Dans l'intra muros d'une grande ville d’Europe, jamais nommée, Amok, Shrapnel et Amandla, sont trois amis. Amok, un fils de bonne famille et Shrapnel, issu d’un milieu très modeste, ont tous les deux quitté Le Continent, La Terre (l’Afrique) ; Amandla, elle, est une sang-mêlée, une métisse. A travers leurs pérégrinations dans la Grande Ville, chacun expose sa manière d'être Noir, chacun évoque l’Afrique de ses ancêtres. Alors qu’Amok, le nanti, souffre d’être le descendant d’une famille qui a fait fortune pendant la colonisation, que Shrapnel, à la recherche de ses origines, croit trouver dans le R’n’B, l’essence même de son identité, Amandla succombe peu à peu aux discours qui attribuent à l’Afrique une mythologie et une histoire merveilleuse : les Africains seraient les héritiers des pharaons d’Egypte, leur puissance aurait été laminée par les pays du Nord. Pour Amandla, il est temps aujourd’hui de demander justice au nom d’un passé fantasmé.

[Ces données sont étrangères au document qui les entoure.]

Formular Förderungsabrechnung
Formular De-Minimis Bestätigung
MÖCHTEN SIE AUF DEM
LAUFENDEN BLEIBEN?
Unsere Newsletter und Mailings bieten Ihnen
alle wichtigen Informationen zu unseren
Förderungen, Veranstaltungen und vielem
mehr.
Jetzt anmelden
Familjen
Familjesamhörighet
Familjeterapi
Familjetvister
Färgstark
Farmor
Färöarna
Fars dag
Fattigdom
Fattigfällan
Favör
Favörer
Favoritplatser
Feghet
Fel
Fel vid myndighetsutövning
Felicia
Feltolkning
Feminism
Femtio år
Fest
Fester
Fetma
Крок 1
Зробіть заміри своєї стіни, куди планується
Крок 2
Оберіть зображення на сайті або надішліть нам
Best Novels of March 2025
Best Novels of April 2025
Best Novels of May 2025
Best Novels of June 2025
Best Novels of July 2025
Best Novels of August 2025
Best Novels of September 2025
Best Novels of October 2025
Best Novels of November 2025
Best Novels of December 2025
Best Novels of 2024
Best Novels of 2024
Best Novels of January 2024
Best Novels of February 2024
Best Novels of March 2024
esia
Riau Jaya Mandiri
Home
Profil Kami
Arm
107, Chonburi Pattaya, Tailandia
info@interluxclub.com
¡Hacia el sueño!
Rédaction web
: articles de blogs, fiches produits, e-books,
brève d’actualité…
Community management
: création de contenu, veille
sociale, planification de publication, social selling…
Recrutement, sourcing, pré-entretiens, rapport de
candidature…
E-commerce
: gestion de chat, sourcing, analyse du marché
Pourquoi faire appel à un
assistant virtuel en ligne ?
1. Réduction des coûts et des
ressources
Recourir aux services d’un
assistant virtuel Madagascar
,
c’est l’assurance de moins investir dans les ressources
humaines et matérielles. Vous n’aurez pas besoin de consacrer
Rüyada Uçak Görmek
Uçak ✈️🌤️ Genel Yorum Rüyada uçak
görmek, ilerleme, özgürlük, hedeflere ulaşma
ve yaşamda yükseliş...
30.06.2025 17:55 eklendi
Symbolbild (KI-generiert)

L’ouvrage est conçu comme un album, entre musique soul et jazz. La structure est guidée par des thèmes de jazz, dont les trois personnages livrent, dans chaque section du roman, leur interprétation du thème. Afro Blue (Oscar Brown Jr./Mongo Santamaria) est une évocation de l’Afrique, de ce qu’elle représente pour chacun des personnages : Straight Ahead (Abbey Lincoln/Mal Waldron) expose leur vision du monde, la vie qu’ils ont choisie. Angel Eyes (Earl Brent/Matt Dennis) parle d’amour, de rencontre avec l’autre. Round Midnight (Bernie Hanighen/Thelonious Monk) est un tournant la survenue de l’inattendu. Left Alone (Billie Holiday/Mal Waldron) est ce qu’il reste après tout ça. Là où on en est vraiment.